How to become a home inspector 

As we’ve mentioned, becoming a home inspector takes time and effort. In this blog post, we walk through how to become a home inspector in a bit more detail so that you can hit the ground running and begin inspecting homes.

There are several ways to receive formal training and get certified

When a client brings you into their home for an inspection, they’re trusting you to gauge the safety and functionality of the most important building in their lives. Naturally, you need to prove yourself before you can take on such an important responsibility. So you have to take part in formal training and certification in order to get started.

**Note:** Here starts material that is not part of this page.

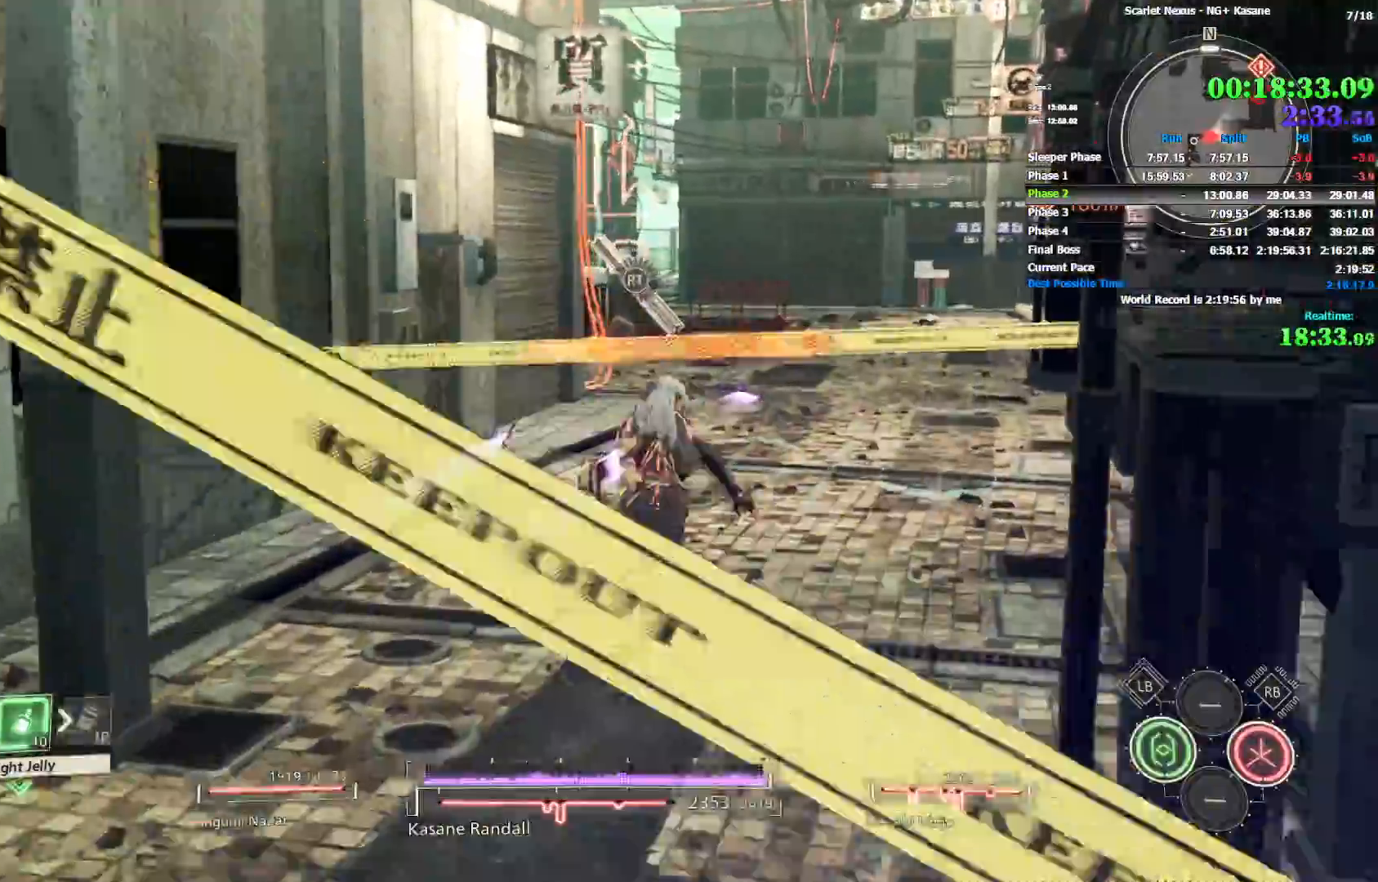
{"buttons": [], "left_stick": "up", "right_stick": "center"}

Here are a few of the ways to get certified as a home inspector:

  • Classroom training. Home inspections require you to grasp engineering and construction concepts that can be quite complex. Taking in-person classes with an established educator is a great chance to figure out the basics in a relaxed but engaging setting.
  • Field training. When it comes to home inspection training, you often learn by doing. So why not take the chance to head into the field and do some hands-on, real-life inspections of actual homes? When getting certified in New York, the American Home Inspector Training Institute (AHIT) offers this sort of in-the-field training.
  • Online home inspection classes. Many aspiring home inspectors come from the world of construction — which means they might already have a full-time or part-time job. In this case, online courses come in handy. They allow you to get the information you need from the comfort of your home. You can also register for online courses as a supplementary resource so that you can review key principles on your own time.
  • Continuing education. Home inspection is always changing. New building methods and emerging technologies require you to stay up to date on the latest developments in the industry. That’s why many states offer continuing education for home inspectors. For instance, in Illinois home inspectors are required to receive 12 hours of home inspection instruction every two years. This ensures you’re aware of the latest home inspection information. 

Different states look for different levels of training and experience when it comes to home inspection licensing. To learn what’s required in your state, check out this list on the AHIT website. Once you find your state, you can learn more about what AHIT offers in terms of home inspection training. For instance, here’s the training package for aspiring home inspectors in New York.

How does a home inspection differ from a structural engineer inspection?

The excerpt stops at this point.